Data items
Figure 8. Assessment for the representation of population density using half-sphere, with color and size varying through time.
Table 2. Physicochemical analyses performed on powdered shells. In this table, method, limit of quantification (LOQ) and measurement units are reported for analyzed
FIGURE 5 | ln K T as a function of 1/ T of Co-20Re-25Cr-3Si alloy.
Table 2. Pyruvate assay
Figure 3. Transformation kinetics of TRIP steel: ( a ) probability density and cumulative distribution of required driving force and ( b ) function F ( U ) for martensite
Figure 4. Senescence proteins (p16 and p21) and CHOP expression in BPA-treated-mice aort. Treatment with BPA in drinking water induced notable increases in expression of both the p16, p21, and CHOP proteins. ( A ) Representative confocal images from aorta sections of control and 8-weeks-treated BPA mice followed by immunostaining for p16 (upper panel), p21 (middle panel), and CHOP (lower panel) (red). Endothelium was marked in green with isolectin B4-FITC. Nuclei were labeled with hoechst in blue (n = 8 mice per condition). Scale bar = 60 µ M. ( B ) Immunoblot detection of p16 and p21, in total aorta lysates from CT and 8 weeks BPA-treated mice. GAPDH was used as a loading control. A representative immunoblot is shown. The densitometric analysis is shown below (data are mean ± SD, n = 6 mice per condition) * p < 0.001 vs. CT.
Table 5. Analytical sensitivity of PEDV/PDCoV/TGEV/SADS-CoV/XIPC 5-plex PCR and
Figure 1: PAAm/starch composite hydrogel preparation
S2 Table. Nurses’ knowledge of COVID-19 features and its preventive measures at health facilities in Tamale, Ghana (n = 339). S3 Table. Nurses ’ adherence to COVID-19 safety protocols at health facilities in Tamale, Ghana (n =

- **Exercise goal**:
In full and without changes, give the data above once more.

- **Written solution**:
Figure 8. Assessment for the representation of population density using half-sphere, with color and size varying through time.
Table 2. Physicochemical analyses performed on powdered shells. In this table, method, limit of quantification (LOQ) and measurement units are reported for analyzed
FIGURE 5 | ln K T as a function of 1/ T of Co-20Re-25Cr-3Si alloy.
Table 2. Pyruvate assay
Figure 3. Transformation kinetics of TRIP steel: ( a ) probability density and cumulative distribution of required driving force and ( b ) function F ( U ) for martensite
Figure 4. Senescence proteins (p16 and p21) and CHOP expression in BPA-treated-mice aort. Treatment with BPA in drinking water induced notable increases in expression of both the p16, p21, and CHOP proteins. ( A ) Representative confocal images from aorta sections of control and 8-weeks-treated BPA mice followed by immunostaining for p16 (upper panel), p21 (middle panel), and CHOP (lower panel) (red). Endothelium was marked in green with isolectin B4-FITC. Nuclei were labeled with hoechst in blue (n = 8 mice per condition). Scale bar = 60 µ M. ( B ) Immunoblot detection of p16 and p21, in total aorta lysates from CT and 8 weeks BPA-treated mice. GAPDH was used as a loading control. A representative immunoblot is shown. The densitometric analysis is shown below (data are mean ± SD, n = 6 mice per condition) * p < 0.001 vs. CT.
Table 5. Analytical sensitivity of PEDV/PDCoV/TGEV/SADS-CoV/XIPC 5-plex PCR and
Figure 1: PAAm/starch composite hydrogel preparation
S2 Table. Nurses’ knowledge of COVID-19 features and its preventive measures at health facilities in Tamale, Ghana (n = 339). S3 Table. Nurses ’ adherence to COVID-19 safety protocols at health facilities in Tamale, Ghana (n =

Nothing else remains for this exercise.